■ About this exercise ■
So that the copy stays text only, transcribe the data below exactly and exclude the images.

=== The data ===

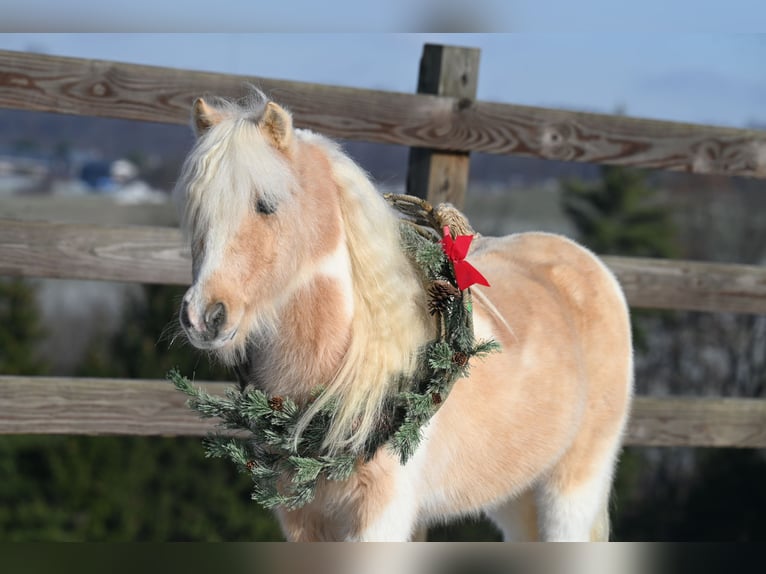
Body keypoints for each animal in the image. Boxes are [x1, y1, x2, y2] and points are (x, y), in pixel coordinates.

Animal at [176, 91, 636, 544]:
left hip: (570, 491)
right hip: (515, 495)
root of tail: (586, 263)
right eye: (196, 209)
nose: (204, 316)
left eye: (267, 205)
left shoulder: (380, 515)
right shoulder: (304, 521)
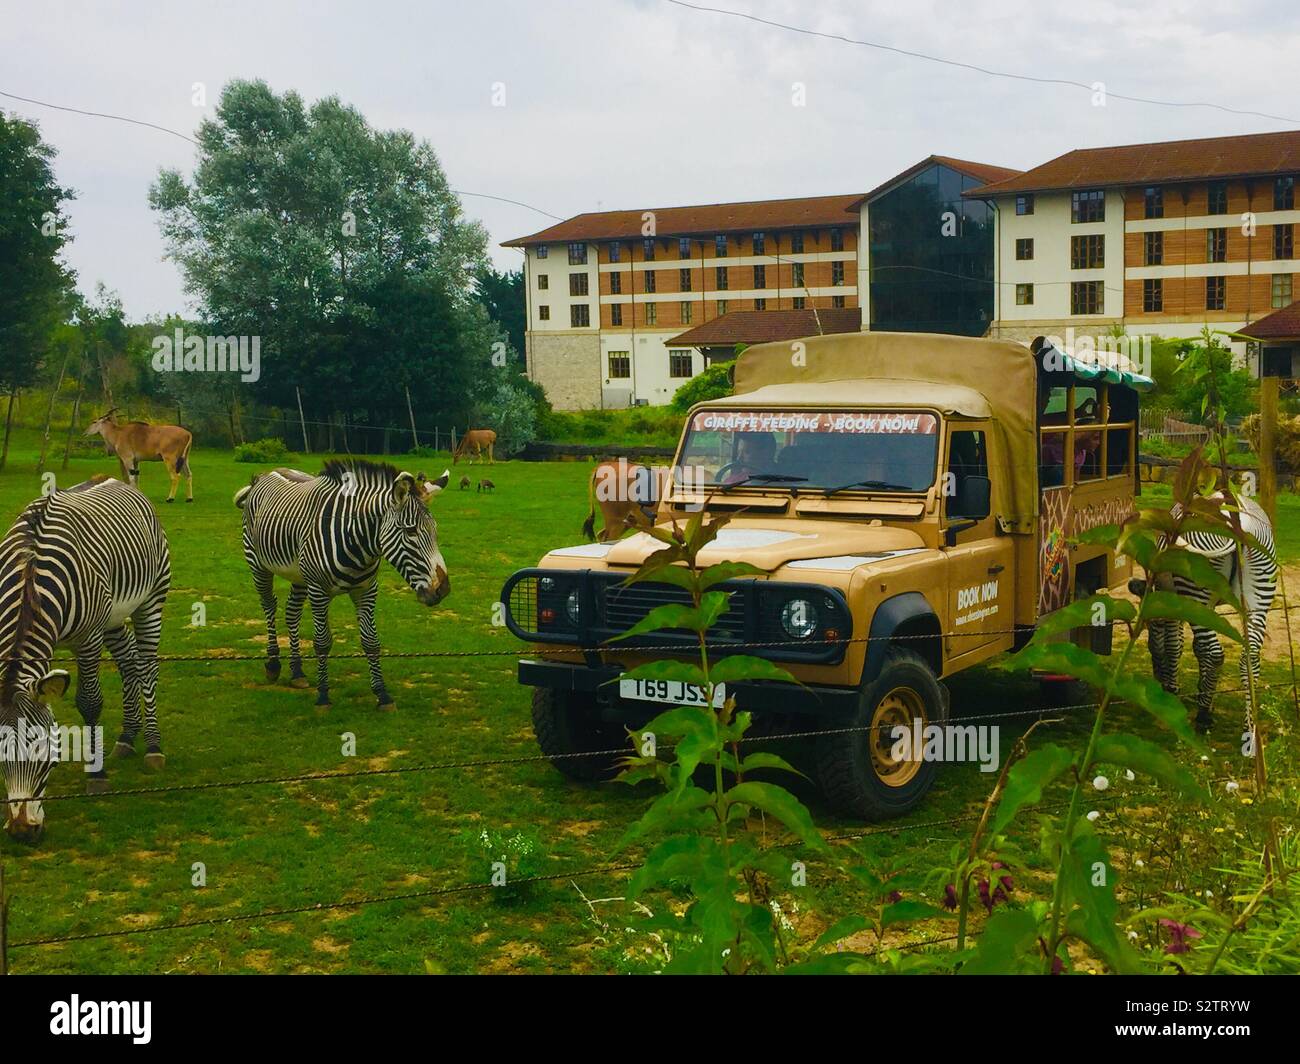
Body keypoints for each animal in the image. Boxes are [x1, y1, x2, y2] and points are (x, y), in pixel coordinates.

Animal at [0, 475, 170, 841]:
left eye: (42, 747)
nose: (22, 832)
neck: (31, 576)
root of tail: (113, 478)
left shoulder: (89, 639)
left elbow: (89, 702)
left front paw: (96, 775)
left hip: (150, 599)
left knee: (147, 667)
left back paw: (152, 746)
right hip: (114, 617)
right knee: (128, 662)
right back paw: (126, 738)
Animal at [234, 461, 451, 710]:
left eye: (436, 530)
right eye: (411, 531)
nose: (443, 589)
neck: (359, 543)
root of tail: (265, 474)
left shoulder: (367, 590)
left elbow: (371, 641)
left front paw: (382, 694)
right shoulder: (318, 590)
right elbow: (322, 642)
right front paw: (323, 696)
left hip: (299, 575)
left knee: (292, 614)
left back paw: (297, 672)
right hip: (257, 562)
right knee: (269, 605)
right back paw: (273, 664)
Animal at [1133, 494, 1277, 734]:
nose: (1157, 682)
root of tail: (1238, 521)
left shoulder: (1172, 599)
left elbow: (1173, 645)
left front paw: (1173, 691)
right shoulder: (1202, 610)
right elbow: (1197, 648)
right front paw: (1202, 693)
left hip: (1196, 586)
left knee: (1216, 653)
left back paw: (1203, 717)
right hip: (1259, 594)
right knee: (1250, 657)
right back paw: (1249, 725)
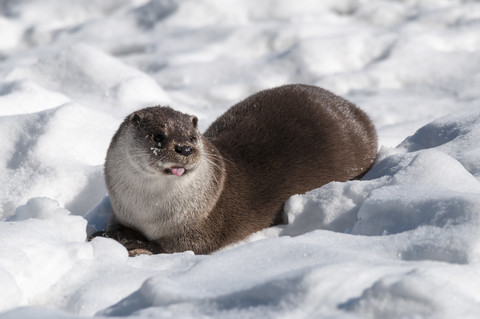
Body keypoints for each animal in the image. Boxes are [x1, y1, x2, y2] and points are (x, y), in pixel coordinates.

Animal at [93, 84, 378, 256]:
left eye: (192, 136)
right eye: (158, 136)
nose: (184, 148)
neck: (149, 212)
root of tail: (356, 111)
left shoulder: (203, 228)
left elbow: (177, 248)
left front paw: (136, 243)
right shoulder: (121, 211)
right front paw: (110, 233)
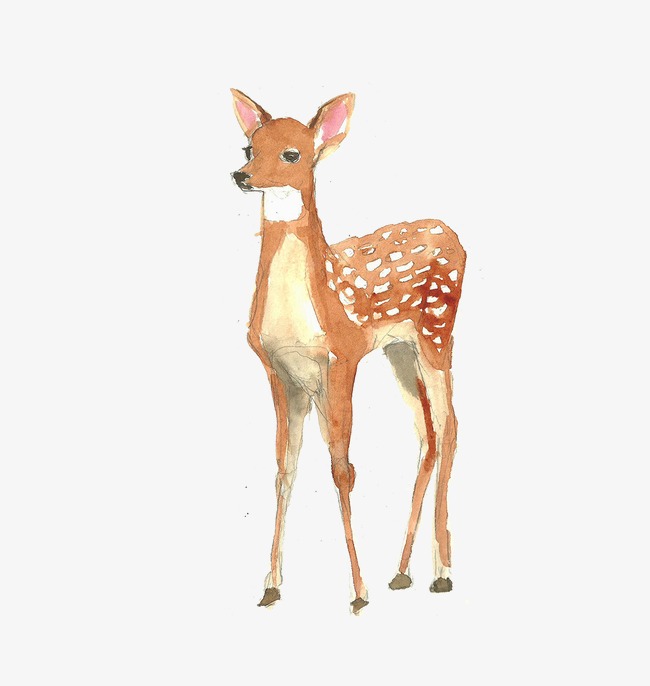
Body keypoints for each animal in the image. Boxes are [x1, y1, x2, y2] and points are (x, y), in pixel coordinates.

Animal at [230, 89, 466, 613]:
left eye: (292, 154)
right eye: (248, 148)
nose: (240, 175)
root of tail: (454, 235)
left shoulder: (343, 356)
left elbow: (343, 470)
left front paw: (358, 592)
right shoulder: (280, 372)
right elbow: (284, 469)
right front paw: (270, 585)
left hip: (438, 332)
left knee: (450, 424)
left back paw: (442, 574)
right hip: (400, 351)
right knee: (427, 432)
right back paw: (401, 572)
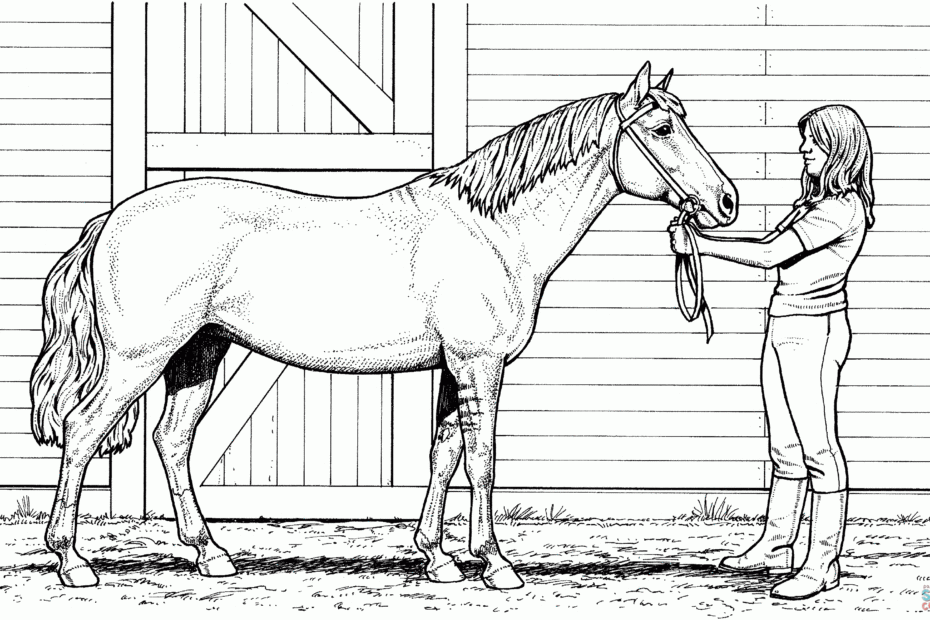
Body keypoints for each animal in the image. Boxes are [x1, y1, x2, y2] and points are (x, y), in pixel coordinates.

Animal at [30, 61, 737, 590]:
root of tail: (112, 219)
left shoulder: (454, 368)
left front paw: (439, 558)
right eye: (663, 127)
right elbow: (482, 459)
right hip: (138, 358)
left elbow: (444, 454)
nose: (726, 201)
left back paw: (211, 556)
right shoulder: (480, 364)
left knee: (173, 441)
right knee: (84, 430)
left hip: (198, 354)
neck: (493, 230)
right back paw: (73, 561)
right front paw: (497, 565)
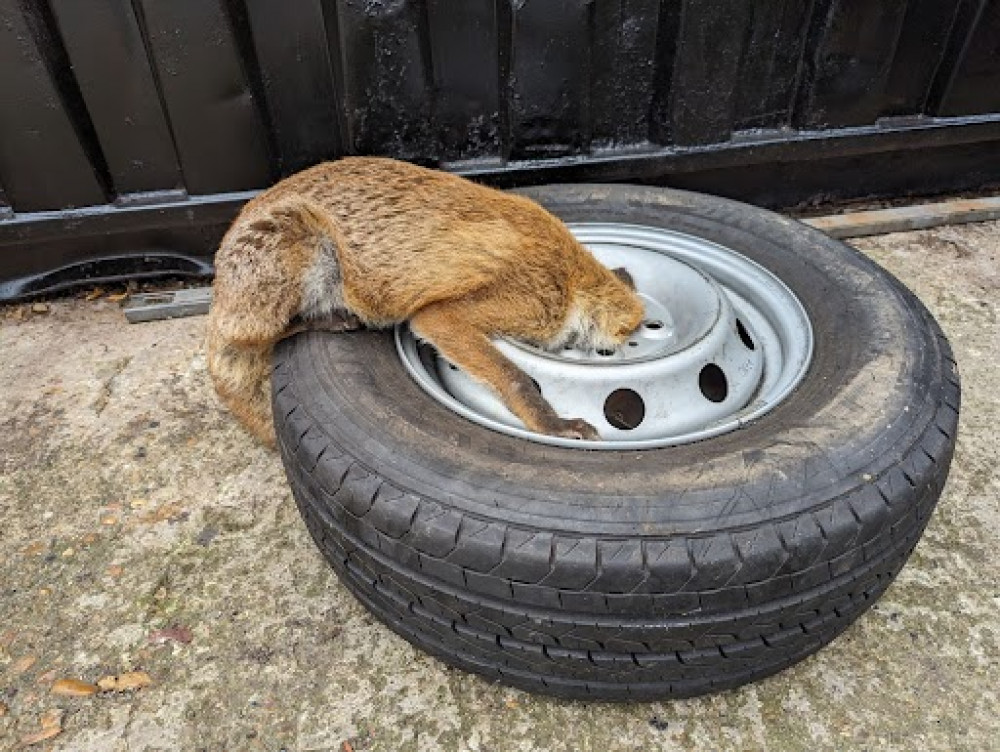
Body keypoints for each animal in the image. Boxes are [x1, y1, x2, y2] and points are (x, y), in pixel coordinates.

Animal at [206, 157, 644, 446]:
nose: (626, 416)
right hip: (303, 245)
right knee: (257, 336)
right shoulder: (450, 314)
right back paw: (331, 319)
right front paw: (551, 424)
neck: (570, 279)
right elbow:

===

■ Written reply ■
Body keypoints for each animal in the image. Boxes are [x1, y1, x2, y2] and points are (x, y), in pixel coordinates.

Animal at [176, 91, 636, 544]:
left hip: (570, 491)
right hip: (515, 495)
root of tail: (586, 263)
right eye: (196, 209)
nose: (204, 316)
left eye: (267, 205)
left shoulder: (380, 515)
right shoulder: (304, 521)
Body keypoints for each animal in the image. Boxes are [x1, y1, x2, y2] and points are (x, y), in pixel coordinates.

Animal at [0, 475, 170, 841]:
left eye: (42, 747)
nose: (22, 832)
neck: (31, 576)
root of tail: (113, 478)
left shoulder: (89, 639)
left elbow: (89, 702)
left front paw: (96, 775)
left hip: (150, 599)
left knee: (147, 667)
left back paw: (152, 746)
right hip: (114, 617)
right knee: (128, 662)
right back paw: (126, 738)
Animal at [234, 461, 451, 710]:
left eye: (436, 530)
right eye: (411, 531)
nose: (443, 589)
neck: (359, 543)
root of tail: (265, 474)
left shoulder: (367, 590)
left elbow: (371, 641)
left front paw: (382, 694)
right shoulder: (318, 590)
right elbow: (322, 642)
right front paw: (323, 696)
left hip: (299, 575)
left knee: (292, 614)
left back paw: (297, 672)
right hip: (257, 562)
right knee: (269, 605)
right back paw: (273, 664)
Animal at [1133, 494, 1277, 734]:
nose: (1157, 682)
root of tail: (1238, 521)
left shoulder: (1172, 599)
left elbow: (1173, 645)
left front paw: (1173, 691)
right shoulder: (1202, 610)
right elbow: (1197, 648)
right front paw: (1202, 693)
left hip: (1196, 586)
left knee: (1216, 653)
left back paw: (1203, 717)
right hip: (1259, 594)
right knee: (1250, 657)
right back paw: (1249, 725)
Body keypoints for each animal in the image. Boxes are [x1, y1, x2, y2] and points are (x, y), in pixel coordinates.

Animal at [93, 84, 378, 256]:
left eye: (192, 136)
right eye: (158, 136)
nose: (184, 148)
neck: (149, 212)
root of tail: (356, 111)
left shoulder: (203, 228)
left elbow: (177, 248)
left front paw: (136, 243)
right shoulder: (121, 211)
right front paw: (110, 233)
Body keypoints for each animal in the image. Boxes are [x1, y1, x2, y2] and points are (x, y), in pixel coordinates.

Animal at [230, 89, 466, 613]:
left eye: (292, 154)
right eye: (248, 148)
nose: (240, 175)
root of tail: (454, 235)
left shoulder: (343, 356)
left elbow: (343, 470)
left front paw: (358, 592)
right shoulder: (280, 372)
right elbow: (284, 469)
right front paw: (270, 585)
left hip: (438, 332)
left knee: (450, 424)
left back paw: (442, 574)
right hip: (400, 351)
right knee: (427, 432)
right back paw: (401, 572)
Body keypoints for each animal in the image. Boxes are [x1, y1, x2, y2] and points are (x, y), in pixel coordinates.

Animal at [30, 61, 737, 590]:
root of tail: (112, 219)
left shoulder: (454, 368)
left front paw: (439, 558)
right eye: (663, 127)
right elbow: (482, 459)
right hip: (138, 358)
left elbow: (444, 454)
nose: (726, 201)
left back paw: (211, 556)
right shoulder: (480, 364)
left knee: (173, 441)
right knee: (84, 430)
left hip: (198, 354)
neck: (493, 230)
right back paw: (73, 561)
right front paw: (497, 565)
Body keypoints for each animal in the image. Boxes are [x1, y1, x2, y2] and points are (x, y), in pixel coordinates.

Animal at [206, 157, 644, 446]:
nose: (626, 416)
right hip: (303, 245)
right knee: (257, 336)
right shoulder: (450, 314)
right back paw: (331, 319)
right front paw: (551, 424)
neck: (570, 279)
right elbow:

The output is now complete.